[CT Birds] day migration

David F Provencher david.f.provencher at dom.com
Thu Sep 24 14:03:49 EDT 2009


My pleasure Paul. Yes, in fact most warblers do morning flight. It is somewhat difficult to detect unless there are topographical features that cause a concentrating affect, such as Bluff Point. The original discovery was noted at a New York hawkwatch hilltop if I recall correctly (and I may not). As for passerines flying at night it is mainly to use the stable cool atmosphere of night-time rather than a predator avoidance strategy. The stable cool atmosphere makes flying physically much more efficient as well as helping to reduce moisture loss during the long flight period. Songbird migration is truly an evolutionary miracle.

Dave

From: Carrier Graphics [mailto:carriergraphics at sbcglobal.net]
Sent: Thursday, September 24, 2009 1:50 PM
To: David F Provencher (Generation - 4)
Cc: ctbirds at lists.ctbirding.org
Subject: day migration

    Thanks Dave for your interesting facts.

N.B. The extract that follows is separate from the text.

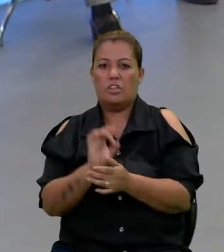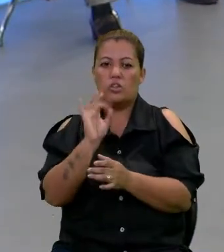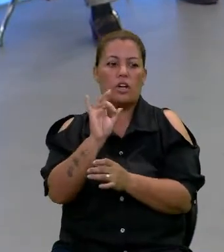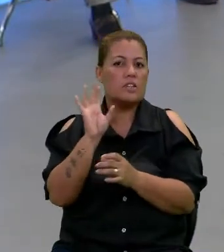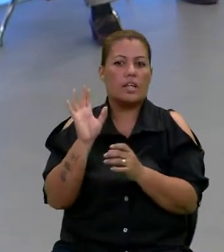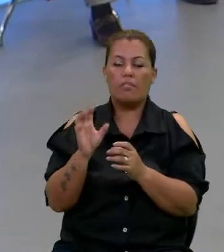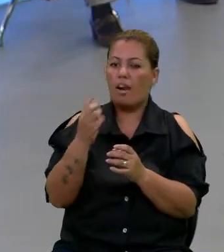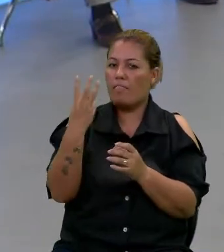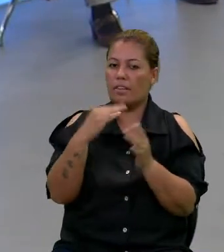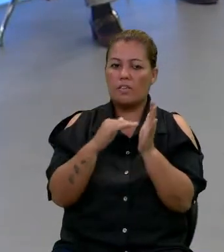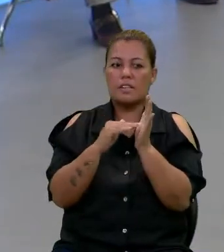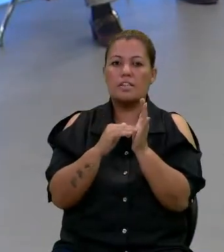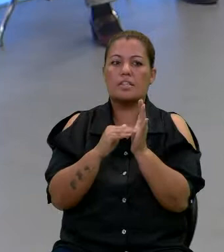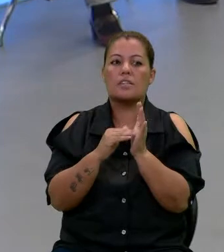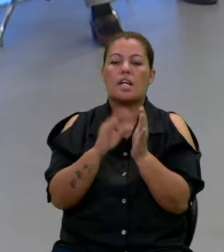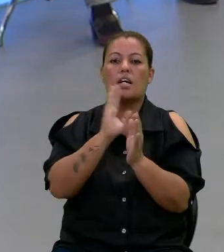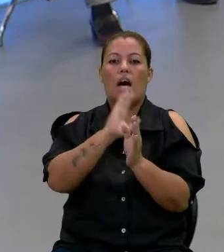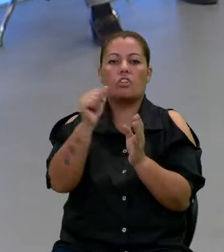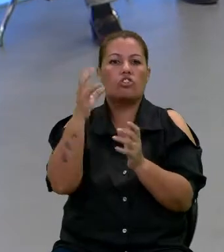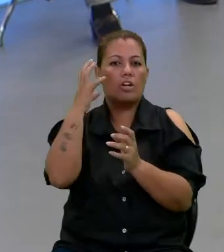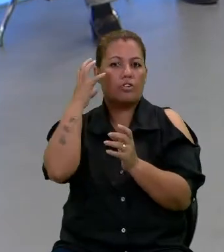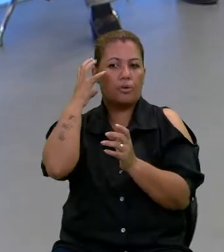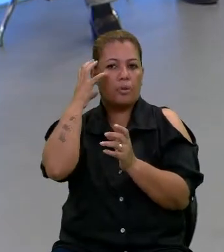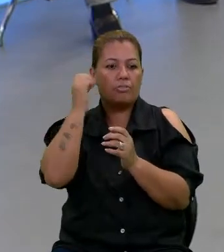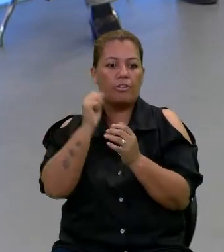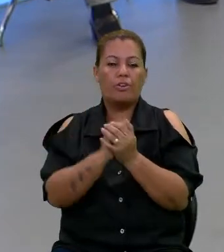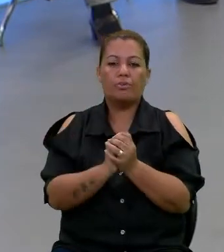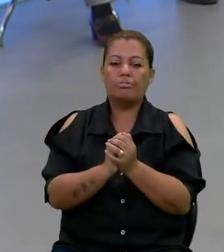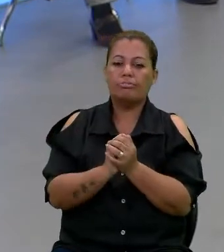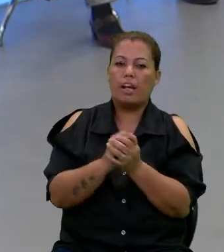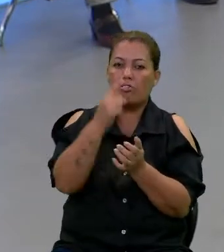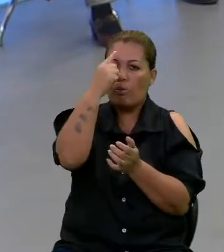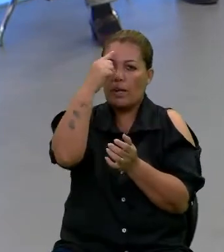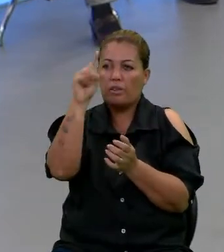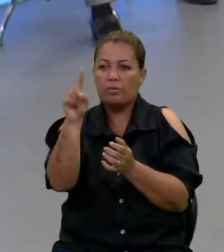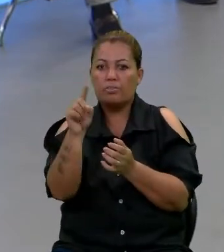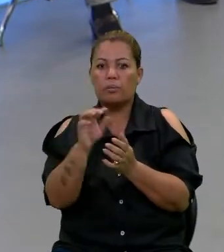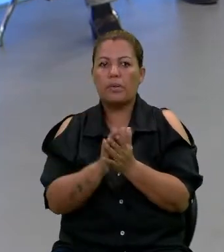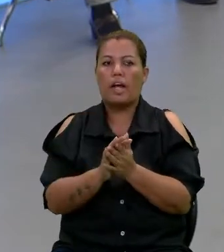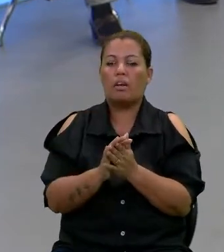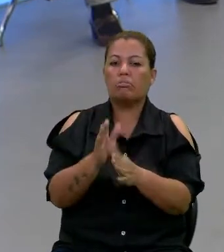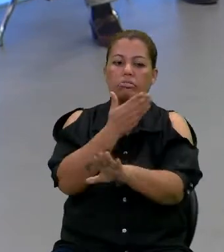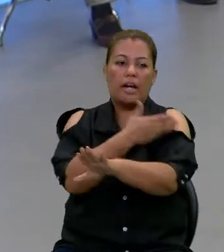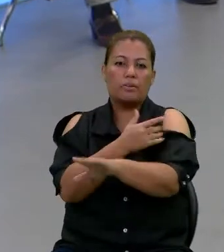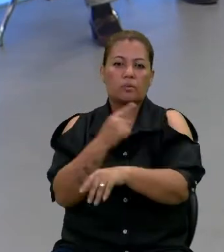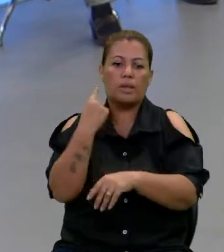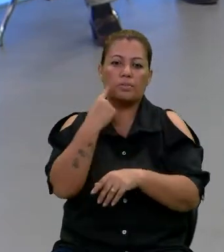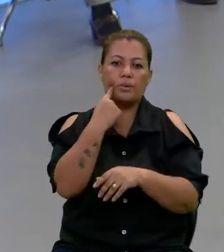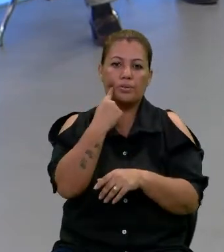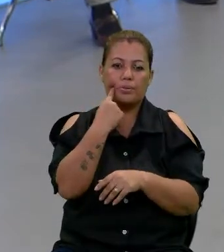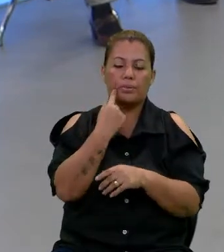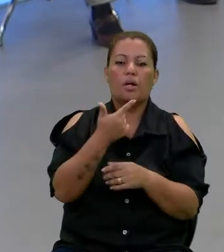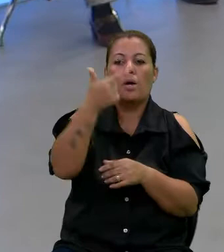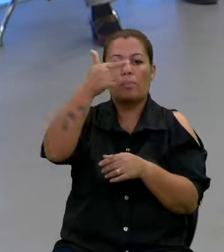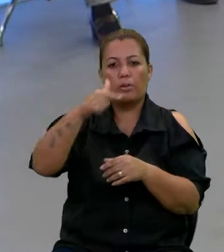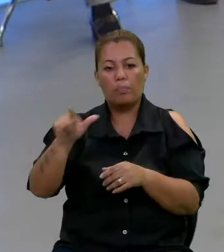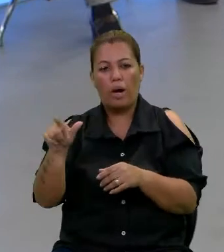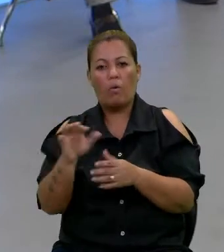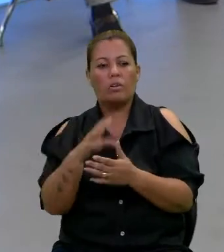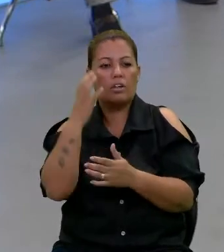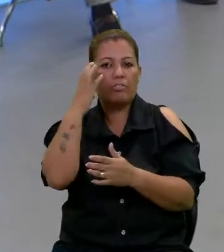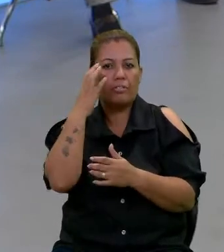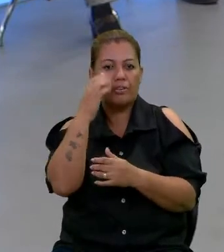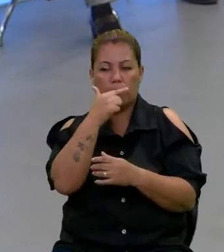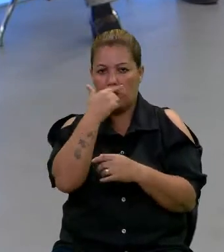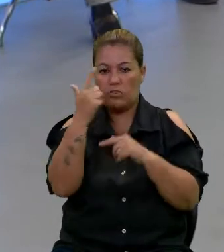ai. Só isso que ela falava até os três anos. A gente levou numa fono, ela ficou meio em dúvida porque ela não era acostumada com surdo. Mandou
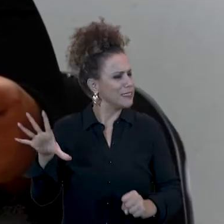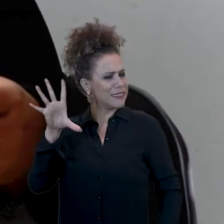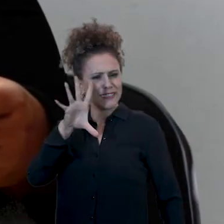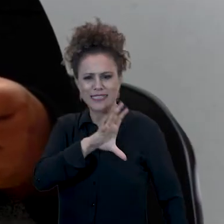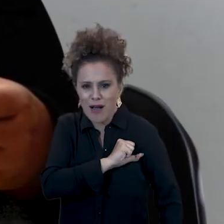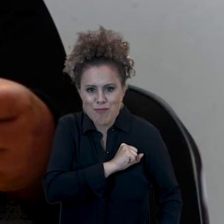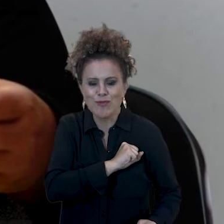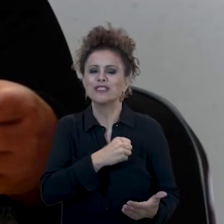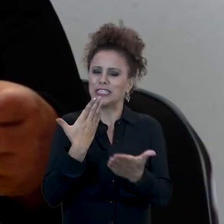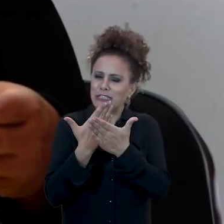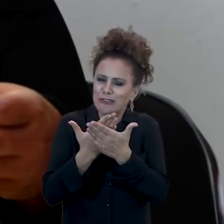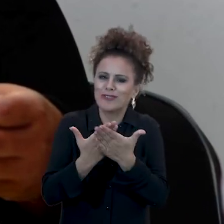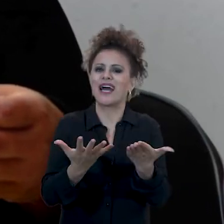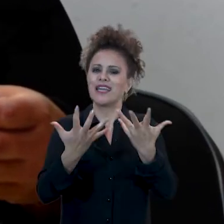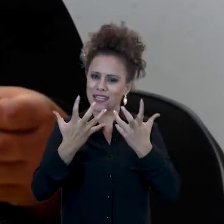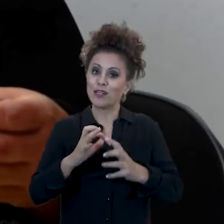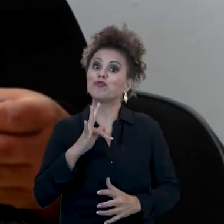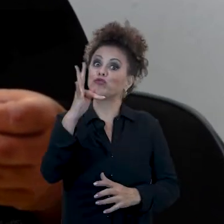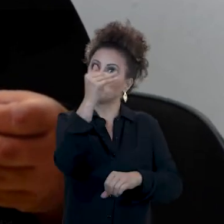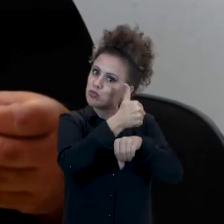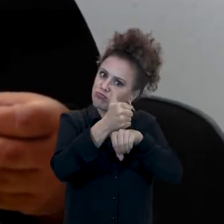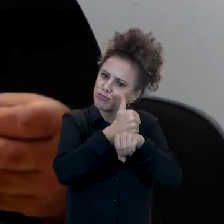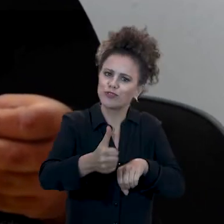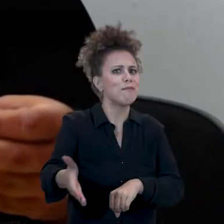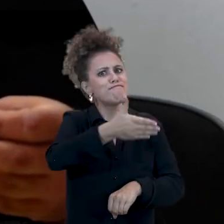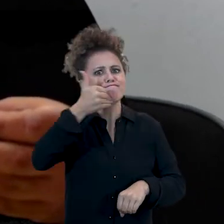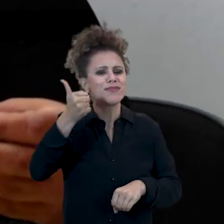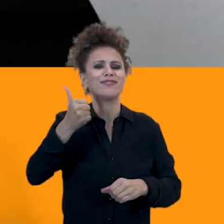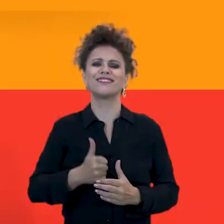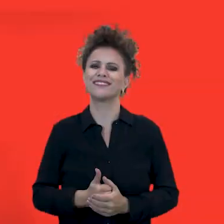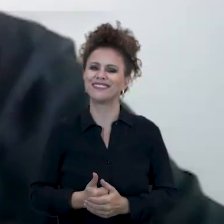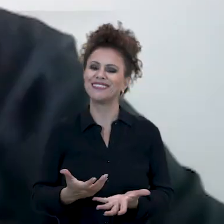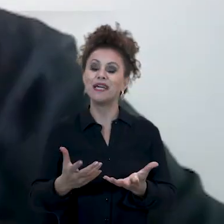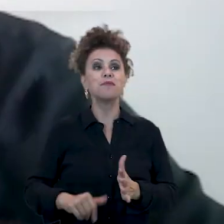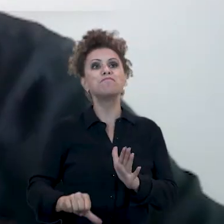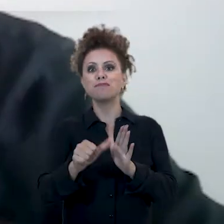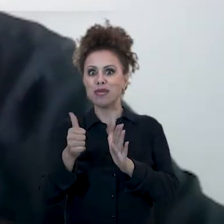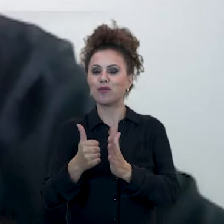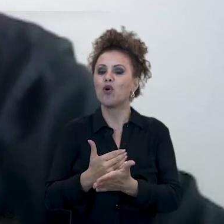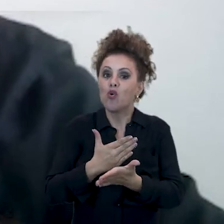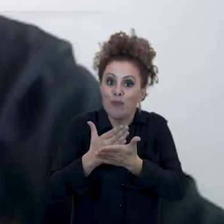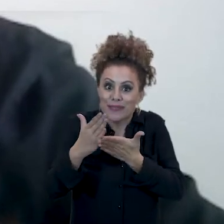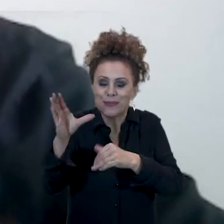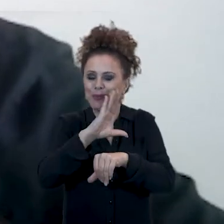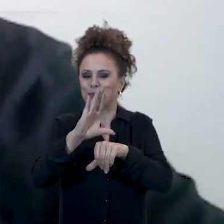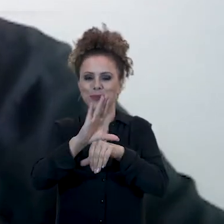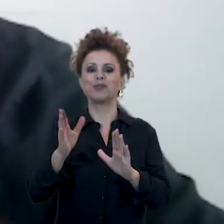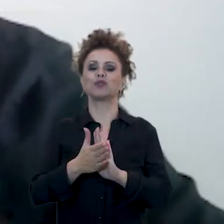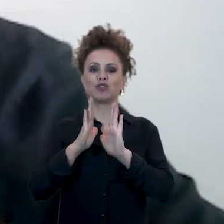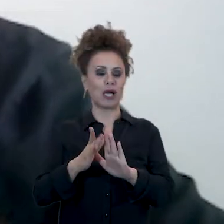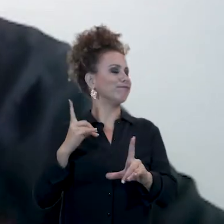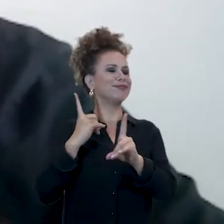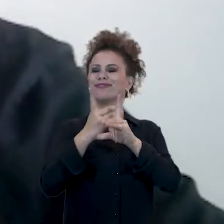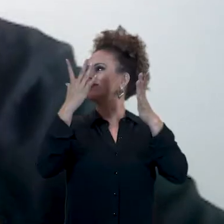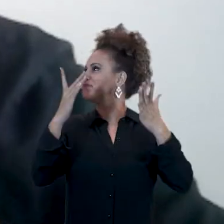amam o que fazem e que estejam dispostos a se dedicar e dar o máximo de si. Logo no primeiro semestre do curso, eu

So we then can assume that some warblers might make an additional hr or two further migration after setting down in the early morning to feed? Maybe that's why I saw them going up continually after nine?

I also thought that many small passerines didn't fly in the day because they would be in fact food for the day flying predators. Plus warblers, unlike say swallows, do not feed generally on the wing, so they need to feed from the trees and foliage during the day, and fly at night for protection?